Central i-City Marketing and Strategic Communications senior executive Joyce Chew said the festival encouraged urban farming as a new trend.
“People can consider taking up urban farming as a new hobby that encourages and elevates quality of life.
“We believe urban farming can help many to achieve their close-to-impossible goal of having green space at home through a sustainable and effective system, ” she said.
Chew added that the festival had paved the way for the possibility of having an urban farm in the mall.
“Since we have a vast open area at the mall’s Level Four, we are exploring the idea to transform the space, ” she said.

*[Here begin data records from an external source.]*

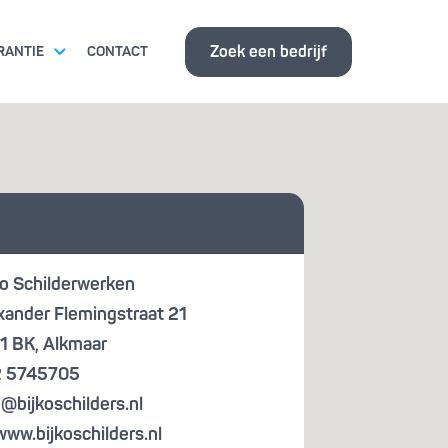
Zoek een bedrijf
RANTIE
CONTACT
ITSEISEN
 je
ISBANK
te aan
ko Schilderwerken
xander Flemingstraat 21
1 BK
,
Alkmaar
 5745705
o@bijkoschilders.nl
www.bijkoschilders.nl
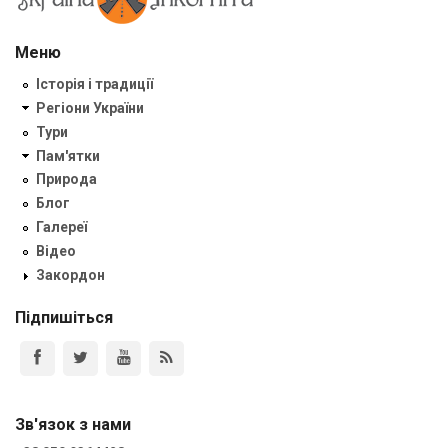
Меню
Історія і традиції
Регіони України
Тури
Пам'ятки
Природа
Блог
Галереї
Відео
Закордон
Підпишіться
Зв'язок з нами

Sunway Geolake resident Yap Wei Hsum, 35, who participated in the growing and owning initiative by Sunway FarmX, said she liked the food sustainability efforts promoted by the farm.
“When I purchased the property here, I got to know about the programme through an email.
“Feeling curious, I found out more about it and joined it eventually.
“Initially, the vegetables that I collected weekly were rather small in size, but they improved gradually.
“I was happy with the weekly harvest as it was fresh and enough for the family, ” she said, adding that she even participated in the workshop to learn how the vegetables are grown.
Farm at the Quay visitor Vincent Lim, 35, lauded the mall’s effort to promote urban farming in the city.
“It is a fresh idea that the public can take up as a hobby and grow vegetables in their own backyard.
“We can also teach our children about urban farming, which is something they may not be exposed to while living in the city, ” he said.